Die südkoreanische Regierung hat Pjöngjang eine Veranstaltung für Investitionen im gemeinsamen Industriepark Kaesong für Ende Januar vorgeschlagen.
Das Vereinigungsministerium habe den Vorschlag am Donnerstag, bei der vierten Gesprächsrunde des gemeinsamen Managementkomitees, unterbreitet.
Beide Seiten hätten vereinbart, weitere Gespräche über das Angebot zu führen.
Beide Koreas hatten sich ursprünglich auf eine Veranstaltung für Investoren am 31. Oktober geeinigt. Dies vor dem Hintergrund des Ziels, den Industriepark international wettbewerbsfähiger zu machen. Jedoch musste das Vorhaben vertagt werden, nachdem Nordkorea innerkoreanische Familienzusammenführungen abgesagt und Seoul verbal attackiert hatte.

Arbeitsauftrag 1 >> Bearbeite im Text über den Industriepark Kaesong den Abschnitt, der mit den Worten „Beide Seiten hätten“ beginnt und mit „verbal attackiert hatte.“ schließt. Gib ihn wieder und setze dabei „Geldgeber“ an die Stelle von „Investoren“.
Arbeitsauftrag 2 >> Führe den Text über den Industriepark Kaesong im Anschluss an seinen letzten Satz weiter.

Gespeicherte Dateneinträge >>
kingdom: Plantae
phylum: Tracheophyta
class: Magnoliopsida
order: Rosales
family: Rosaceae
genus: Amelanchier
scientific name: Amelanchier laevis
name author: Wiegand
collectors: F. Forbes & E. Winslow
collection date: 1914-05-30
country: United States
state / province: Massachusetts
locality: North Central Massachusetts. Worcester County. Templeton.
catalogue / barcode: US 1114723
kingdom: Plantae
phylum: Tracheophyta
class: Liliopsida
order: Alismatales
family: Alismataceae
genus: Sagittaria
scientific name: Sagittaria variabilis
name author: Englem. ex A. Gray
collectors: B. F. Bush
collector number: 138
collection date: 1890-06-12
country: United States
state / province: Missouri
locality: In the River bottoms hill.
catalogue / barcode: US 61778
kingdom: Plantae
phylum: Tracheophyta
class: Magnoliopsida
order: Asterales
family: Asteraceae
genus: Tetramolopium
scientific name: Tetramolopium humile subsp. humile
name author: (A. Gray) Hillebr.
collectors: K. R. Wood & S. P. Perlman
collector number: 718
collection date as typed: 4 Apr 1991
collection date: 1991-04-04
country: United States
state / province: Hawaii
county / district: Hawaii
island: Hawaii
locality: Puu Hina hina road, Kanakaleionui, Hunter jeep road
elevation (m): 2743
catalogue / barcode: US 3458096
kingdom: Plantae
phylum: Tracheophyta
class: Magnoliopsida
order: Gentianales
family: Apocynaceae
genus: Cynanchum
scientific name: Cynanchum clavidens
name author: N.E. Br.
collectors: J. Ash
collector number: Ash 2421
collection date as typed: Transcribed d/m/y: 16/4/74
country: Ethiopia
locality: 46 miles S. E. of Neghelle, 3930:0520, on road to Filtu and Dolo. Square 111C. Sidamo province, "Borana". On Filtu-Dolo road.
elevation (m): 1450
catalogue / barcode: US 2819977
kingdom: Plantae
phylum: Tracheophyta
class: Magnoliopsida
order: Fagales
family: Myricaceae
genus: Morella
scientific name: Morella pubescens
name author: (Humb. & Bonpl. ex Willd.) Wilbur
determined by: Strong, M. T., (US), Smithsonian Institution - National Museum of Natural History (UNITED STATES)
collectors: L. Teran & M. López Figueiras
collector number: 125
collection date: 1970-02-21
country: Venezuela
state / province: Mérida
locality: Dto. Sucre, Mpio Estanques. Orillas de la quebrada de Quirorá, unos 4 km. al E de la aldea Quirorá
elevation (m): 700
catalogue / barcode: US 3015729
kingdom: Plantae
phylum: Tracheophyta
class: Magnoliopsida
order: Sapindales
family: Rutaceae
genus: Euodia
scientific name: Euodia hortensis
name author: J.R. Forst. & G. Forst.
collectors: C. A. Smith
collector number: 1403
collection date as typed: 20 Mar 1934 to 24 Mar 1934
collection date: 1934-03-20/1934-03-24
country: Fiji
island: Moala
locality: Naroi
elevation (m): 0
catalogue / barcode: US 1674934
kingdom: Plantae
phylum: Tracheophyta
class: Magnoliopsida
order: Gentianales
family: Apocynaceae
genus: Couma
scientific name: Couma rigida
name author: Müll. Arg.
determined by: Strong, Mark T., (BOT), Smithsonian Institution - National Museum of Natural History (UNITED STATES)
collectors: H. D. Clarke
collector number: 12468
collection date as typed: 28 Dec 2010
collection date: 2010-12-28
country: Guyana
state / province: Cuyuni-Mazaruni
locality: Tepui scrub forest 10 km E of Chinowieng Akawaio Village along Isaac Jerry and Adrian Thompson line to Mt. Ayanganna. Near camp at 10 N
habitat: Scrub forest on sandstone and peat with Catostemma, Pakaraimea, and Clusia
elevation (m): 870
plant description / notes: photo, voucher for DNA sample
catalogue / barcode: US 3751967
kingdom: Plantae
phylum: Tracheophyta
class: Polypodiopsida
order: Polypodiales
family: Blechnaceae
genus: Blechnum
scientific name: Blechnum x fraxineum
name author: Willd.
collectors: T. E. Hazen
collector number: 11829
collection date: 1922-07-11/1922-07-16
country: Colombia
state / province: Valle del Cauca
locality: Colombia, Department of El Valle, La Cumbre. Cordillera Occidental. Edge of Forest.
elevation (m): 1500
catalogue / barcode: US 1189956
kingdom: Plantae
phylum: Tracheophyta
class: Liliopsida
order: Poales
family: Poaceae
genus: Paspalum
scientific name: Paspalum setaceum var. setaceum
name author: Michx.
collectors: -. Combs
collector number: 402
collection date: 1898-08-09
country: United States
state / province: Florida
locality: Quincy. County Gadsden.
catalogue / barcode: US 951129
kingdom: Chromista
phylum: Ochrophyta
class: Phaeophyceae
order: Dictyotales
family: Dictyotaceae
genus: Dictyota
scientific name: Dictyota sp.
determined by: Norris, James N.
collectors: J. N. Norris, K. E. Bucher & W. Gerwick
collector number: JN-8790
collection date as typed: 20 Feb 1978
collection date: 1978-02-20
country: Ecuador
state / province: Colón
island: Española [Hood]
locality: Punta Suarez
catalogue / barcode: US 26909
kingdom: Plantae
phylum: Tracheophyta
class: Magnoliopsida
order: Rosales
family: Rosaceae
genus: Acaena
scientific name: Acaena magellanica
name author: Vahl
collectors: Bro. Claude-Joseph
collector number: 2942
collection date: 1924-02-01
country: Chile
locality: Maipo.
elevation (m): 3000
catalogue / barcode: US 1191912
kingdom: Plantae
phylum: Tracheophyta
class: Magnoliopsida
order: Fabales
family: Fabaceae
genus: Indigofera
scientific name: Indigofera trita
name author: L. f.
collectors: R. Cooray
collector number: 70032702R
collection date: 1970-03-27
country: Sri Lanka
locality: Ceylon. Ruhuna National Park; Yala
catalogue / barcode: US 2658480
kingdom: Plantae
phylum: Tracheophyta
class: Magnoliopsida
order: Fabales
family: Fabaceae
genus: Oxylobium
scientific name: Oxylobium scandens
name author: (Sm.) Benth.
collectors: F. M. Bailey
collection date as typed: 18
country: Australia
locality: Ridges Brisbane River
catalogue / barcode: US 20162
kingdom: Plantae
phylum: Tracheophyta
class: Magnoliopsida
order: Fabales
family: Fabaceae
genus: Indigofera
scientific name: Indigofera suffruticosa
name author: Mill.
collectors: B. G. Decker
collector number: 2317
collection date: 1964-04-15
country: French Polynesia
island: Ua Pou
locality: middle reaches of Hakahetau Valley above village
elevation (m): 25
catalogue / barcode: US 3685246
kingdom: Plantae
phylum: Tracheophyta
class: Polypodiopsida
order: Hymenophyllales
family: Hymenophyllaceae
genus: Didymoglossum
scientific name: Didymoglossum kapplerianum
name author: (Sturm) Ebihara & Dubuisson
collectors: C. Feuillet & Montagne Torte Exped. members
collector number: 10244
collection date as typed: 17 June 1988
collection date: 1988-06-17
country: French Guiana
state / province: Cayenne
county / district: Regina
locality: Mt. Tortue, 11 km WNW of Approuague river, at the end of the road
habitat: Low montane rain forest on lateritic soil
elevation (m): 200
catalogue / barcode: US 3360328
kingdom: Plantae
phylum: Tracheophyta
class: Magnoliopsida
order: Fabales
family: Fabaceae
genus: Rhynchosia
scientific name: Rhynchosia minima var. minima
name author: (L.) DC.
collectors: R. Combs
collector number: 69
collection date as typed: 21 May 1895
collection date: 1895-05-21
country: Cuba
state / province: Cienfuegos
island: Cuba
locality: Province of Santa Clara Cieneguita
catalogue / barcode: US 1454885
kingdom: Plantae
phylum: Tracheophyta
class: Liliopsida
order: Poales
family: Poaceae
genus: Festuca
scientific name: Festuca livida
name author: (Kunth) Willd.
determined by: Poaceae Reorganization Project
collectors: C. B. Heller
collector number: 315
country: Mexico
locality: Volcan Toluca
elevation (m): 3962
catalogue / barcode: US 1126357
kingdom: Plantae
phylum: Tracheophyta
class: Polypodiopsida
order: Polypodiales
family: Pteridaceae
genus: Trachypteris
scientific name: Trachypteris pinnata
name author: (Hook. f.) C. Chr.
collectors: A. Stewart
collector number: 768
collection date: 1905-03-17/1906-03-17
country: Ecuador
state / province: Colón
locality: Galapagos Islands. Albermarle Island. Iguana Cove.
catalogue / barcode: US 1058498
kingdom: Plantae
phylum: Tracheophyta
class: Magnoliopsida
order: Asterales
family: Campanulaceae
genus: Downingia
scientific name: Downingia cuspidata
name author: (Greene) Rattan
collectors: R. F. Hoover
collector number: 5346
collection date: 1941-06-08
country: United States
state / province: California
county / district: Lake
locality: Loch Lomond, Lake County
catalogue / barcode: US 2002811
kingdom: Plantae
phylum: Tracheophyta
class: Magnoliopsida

Ergebnis 1 >>
Beide Seiten hätten vereinbart, weitere Gespräche über das Angebot zu führen.
Beide Koreas hatten sich ursprünglich auf eine Veranstaltung für Geldgeber am 31. Oktober geeinigt. Dies vor dem Hintergrund des Ziels, den Industriepark international wettbewerbsfähiger zu machen. Jedoch musste das Vorhaben vertagt werden, nachdem Nordkorea innerkoreanische Familienzusammenführungen abgesagt und Seoul verbal attackiert hatte.

Ergebnis 2 >>
Seoul hatte bei dem Treffen am Donnerstag außerdem zugesagt, Ausrüstung und Fahrzeuge im Wert von 270 Millionen Won oder 254.000 Dollar zu liefern, damit die Zollabfertigung zügiger erfolgen kann. Auch werden drei Fahrzeuge und 50 Tonnen Öl sowie Kupferkabel geliefert, damit die militärische Hotline im Gelben Meer ausgebessert werden kann.